> **What the task requires**: Line by line, print the records exactly, and keep images out of the copy.

_____

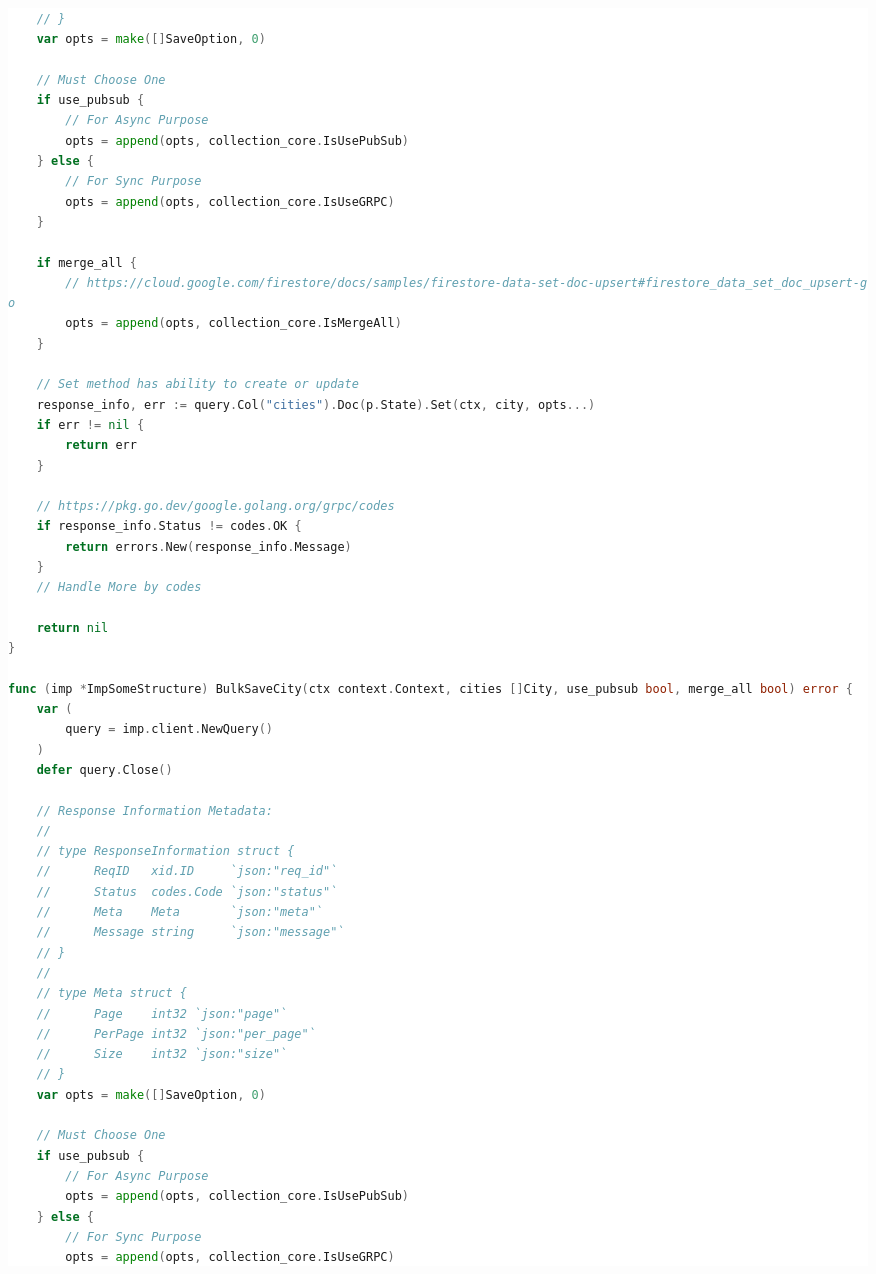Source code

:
 ```go
    // }
    var opts = make([]SaveOption, 0)
    
    // Must Choose One
    if use_pubsub {
        // For Async Purpose 
        opts = append(opts, collection_core.IsUsePubSub)
    } else {
        // For Sync Purpose 
        opts = append(opts, collection_core.IsUseGRPC)
    }
    
    if merge_all {
        // https://cloud.google.com/firestore/docs/samples/firestore-data-set-doc-upsert#firestore_data_set_doc_upsert-go 
        opts = append(opts, collection_core.IsMergeAll)
    }
    
    // Set method has ability to create or update
    response_info, err := query.Col("cities").Doc(p.State).Set(ctx, city, opts...)
    if err != nil {
        return err
    }
    
    // https://pkg.go.dev/google.golang.org/grpc/codes
    if response_info.Status != codes.OK {
        return errors.New(response_info.Message)
    }
    // Handle More by codes
    
    return nil
}

func (imp *ImpSomeStructure) BulkSaveCity(ctx context.Context, cities []City, use_pubsub bool, merge_all bool) error {
    var (
        query = imp.client.NewQuery()
    )
    defer query.Close()

    // Response Information Metadata:
    //
    // type ResponseInformation struct {
    //	    ReqID   xid.ID     `json:"req_id"`
    //	    Status  codes.Code `json:"status"`
    //	    Meta    Meta       `json:"meta"`
    //	    Message string     `json:"message"`
    // }
    //
    // type Meta struct {
    //	    Page    int32 `json:"page"`
    //	    PerPage int32 `json:"per_page"`
    //	    Size    int32 `json:"size"`
    // }
    var opts = make([]SaveOption, 0)
    
    // Must Choose One
    if use_pubsub {
        // For Async Purpose 
        opts = append(opts, collection_core.IsUsePubSub)
    } else {
        // For Sync Purpose 
        opts = append(opts, collection_core.IsUseGRPC)
```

_____

> **Response area**:
Source code

:
 ```go
    // }
    var opts = make([]SaveOption, 0)
    
    // Must Choose One
    if use_pubsub {
        // For Async Purpose 
        opts = append(opts, collection_core.IsUsePubSub)
    } else {
        // For Sync Purpose 
        opts = append(opts, collection_core.IsUseGRPC)
    }
    
    if merge_all {
        // https://cloud.google.com/firestore/docs/samples/firestore-data-set-doc-upsert#firestore_data_set_doc_upsert-go 
        opts = append(opts, collection_core.IsMergeAll)
    }
    
    // Set method has ability to create or update
    response_info, err := query.Col("cities").Doc(p.State).Set(ctx, city, opts...)
    if err != nil {
        return err
    }
    
    // https://pkg.go.dev/google.golang.org/grpc/codes
    if response_info.Status != codes.OK {
        return errors.New(response_info.Message)
    }
    // Handle More by codes
    
    return nil
}

func (imp *ImpSomeStructure) BulkSaveCity(ctx context.Context, cities []City, use_pubsub bool, merge_all bool) error {
    var (
        query = imp.client.NewQuery()
    )
    defer query.Close()

    // Response Information Metadata:
    //
    // type ResponseInformation struct {
    //	    ReqID   xid.ID     `json:"req_id"`
    //	    Status  codes.Code `json:"status"`
    //	    Meta    Meta       `json:"meta"`
    //	    Message string     `json:"message"`
    // }
    //
    // type Meta struct {
    //	    Page    int32 `json:"page"`
    //	    PerPage int32 `json:"per_page"`
    //	    Size    int32 `json:"size"`
    // }
    var opts = make([]SaveOption, 0)
    
    // Must Choose One
    if use_pubsub {
        // For Async Purpose 
        opts = append(opts, collection_core.IsUsePubSub)
    } else {
        // For Sync Purpose 
        opts = append(opts, collection_core.IsUseGRPC)
```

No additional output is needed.